GIVEN ENTRIES –
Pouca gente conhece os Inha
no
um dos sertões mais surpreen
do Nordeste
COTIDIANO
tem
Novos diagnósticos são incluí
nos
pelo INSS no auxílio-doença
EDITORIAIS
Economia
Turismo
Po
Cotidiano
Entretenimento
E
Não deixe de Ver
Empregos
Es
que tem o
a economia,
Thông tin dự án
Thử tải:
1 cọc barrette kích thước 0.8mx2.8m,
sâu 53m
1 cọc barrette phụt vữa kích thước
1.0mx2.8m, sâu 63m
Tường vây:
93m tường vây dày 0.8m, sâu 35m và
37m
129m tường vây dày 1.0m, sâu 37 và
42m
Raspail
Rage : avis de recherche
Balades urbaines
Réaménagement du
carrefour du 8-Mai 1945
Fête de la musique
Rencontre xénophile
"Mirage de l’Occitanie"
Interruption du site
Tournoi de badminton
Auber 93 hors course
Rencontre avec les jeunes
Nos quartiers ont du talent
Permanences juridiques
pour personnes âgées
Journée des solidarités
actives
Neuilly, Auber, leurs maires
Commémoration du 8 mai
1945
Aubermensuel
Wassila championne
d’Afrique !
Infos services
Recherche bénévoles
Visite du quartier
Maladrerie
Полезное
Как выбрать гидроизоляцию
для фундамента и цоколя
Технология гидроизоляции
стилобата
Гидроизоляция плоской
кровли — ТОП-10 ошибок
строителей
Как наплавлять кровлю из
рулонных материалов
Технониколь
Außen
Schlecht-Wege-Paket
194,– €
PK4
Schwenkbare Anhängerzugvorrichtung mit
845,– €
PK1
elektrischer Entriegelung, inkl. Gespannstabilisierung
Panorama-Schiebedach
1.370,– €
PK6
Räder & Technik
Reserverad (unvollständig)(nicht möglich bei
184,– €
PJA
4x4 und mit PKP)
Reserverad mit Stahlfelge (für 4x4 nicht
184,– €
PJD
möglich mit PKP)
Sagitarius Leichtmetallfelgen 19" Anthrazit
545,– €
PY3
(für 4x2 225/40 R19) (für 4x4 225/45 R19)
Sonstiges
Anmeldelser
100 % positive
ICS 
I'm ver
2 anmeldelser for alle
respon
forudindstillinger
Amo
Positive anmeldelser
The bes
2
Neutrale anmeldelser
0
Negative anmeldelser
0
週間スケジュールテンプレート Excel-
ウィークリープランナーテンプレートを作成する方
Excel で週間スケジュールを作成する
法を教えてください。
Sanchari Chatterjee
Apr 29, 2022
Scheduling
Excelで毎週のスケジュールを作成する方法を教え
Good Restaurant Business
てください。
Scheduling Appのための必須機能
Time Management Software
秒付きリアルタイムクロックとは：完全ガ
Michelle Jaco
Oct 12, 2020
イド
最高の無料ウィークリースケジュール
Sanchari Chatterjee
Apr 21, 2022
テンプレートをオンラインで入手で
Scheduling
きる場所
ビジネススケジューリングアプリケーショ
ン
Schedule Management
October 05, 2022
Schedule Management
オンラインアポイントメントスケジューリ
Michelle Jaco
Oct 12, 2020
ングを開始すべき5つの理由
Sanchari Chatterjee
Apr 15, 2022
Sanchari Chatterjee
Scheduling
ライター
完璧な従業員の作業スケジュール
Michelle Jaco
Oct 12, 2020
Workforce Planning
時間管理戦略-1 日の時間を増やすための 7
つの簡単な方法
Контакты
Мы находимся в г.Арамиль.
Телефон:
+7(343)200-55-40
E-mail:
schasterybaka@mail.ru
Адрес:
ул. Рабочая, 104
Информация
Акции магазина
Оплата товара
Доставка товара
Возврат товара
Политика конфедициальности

TASK STATEMENT – Copy every record once more, exactly as given.

WRITTEN ANSWER –
Pouca gente conhece os Inha
no
um dos sertões mais surpreen
do Nordeste
COTIDIANO
tem
Novos diagnósticos são incluí
nos
pelo INSS no auxílio-doença
EDITORIAIS
Economia
Turismo
Po
Cotidiano
Entretenimento
E
Não deixe de Ver
Empregos
Es
que tem o
a economia,
Thông tin dự án
Thử tải:
1 cọc barrette kích thước 0.8mx2.8m,
sâu 53m
1 cọc barrette phụt vữa kích thước
1.0mx2.8m, sâu 63m
Tường vây:
93m tường vây dày 0.8m, sâu 35m và
37m
129m tường vây dày 1.0m, sâu 37 và
42m
Raspail
Rage : avis de recherche
Balades urbaines
Réaménagement du
carrefour du 8-Mai 1945
Fête de la musique
Rencontre xénophile
"Mirage de l’Occitanie"
Interruption du site
Tournoi de badminton
Auber 93 hors course
Rencontre avec les jeunes
Nos quartiers ont du talent
Permanences juridiques
pour personnes âgées
Journée des solidarités
actives
Neuilly, Auber, leurs maires
Commémoration du 8 mai
1945
Aubermensuel
Wassila championne
d’Afrique !
Infos services
Recherche bénévoles
Visite du quartier
Maladrerie
Полезное
Как выбрать гидроизоляцию
для фундамента и цоколя
Технология гидроизоляции
стилобата
Гидроизоляция плоской
кровли — ТОП-10 ошибок
строителей
Как наплавлять кровлю из
рулонных материалов
Технониколь
Außen
Schlecht-Wege-Paket
194,– €
PK4
Schwenkbare Anhängerzugvorrichtung mit
845,– €
PK1
elektrischer Entriegelung, inkl. Gespannstabilisierung
Panorama-Schiebedach
1.370,– €
PK6
Räder & Technik
Reserverad (unvollständig)(nicht möglich bei
184,– €
PJA
4x4 und mit PKP)
Reserverad mit Stahlfelge (für 4x4 nicht
184,– €
PJD
möglich mit PKP)
Sagitarius Leichtmetallfelgen 19" Anthrazit
545,– €
PY3
(für 4x2 225/40 R19) (für 4x4 225/45 R19)
Sonstiges
Anmeldelser
100 % positive
ICS 
I'm ver
2 anmeldelser for alle
respon
forudindstillinger
Amo
Positive anmeldelser
The bes
2
Neutrale anmeldelser
0
Negative anmeldelser
0
週間スケジュールテンプレート Excel-
ウィークリープランナーテンプレートを作成する方
Excel で週間スケジュールを作成する
法を教えてください。
Sanchari Chatterjee
Apr 29, 2022
Scheduling
Excelで毎週のスケジュールを作成する方法を教え
Good Restaurant Business
てください。
Scheduling Appのための必須機能
Time Management Software
秒付きリアルタイムクロックとは：完全ガ
Michelle Jaco
Oct 12, 2020
イド
最高の無料ウィークリースケジュール
Sanchari Chatterjee
Apr 21, 2022
テンプレートをオンラインで入手で
Scheduling
きる場所
ビジネススケジューリングアプリケーショ
ン
Schedule Management
October 05, 2022
Schedule Management
オンラインアポイントメントスケジューリ
Michelle Jaco
Oct 12, 2020
ングを開始すべき5つの理由
Sanchari Chatterjee
Apr 15, 2022
Sanchari Chatterjee
Scheduling
ライター
完璧な従業員の作業スケジュール
Michelle Jaco
Oct 12, 2020
Workforce Planning
時間管理戦略-1 日の時間を増やすための 7
つの簡単な方法
Контакты
Мы находимся в г.Арамиль.
Телефон:
+7(343)200-55-40
E-mail:
schasterybaka@mail.ru
Адрес:
ул. Рабочая, 104
Информация
Акции магазина
Оплата товара
Доставка товара
Возврат товара
Политика конфедициальности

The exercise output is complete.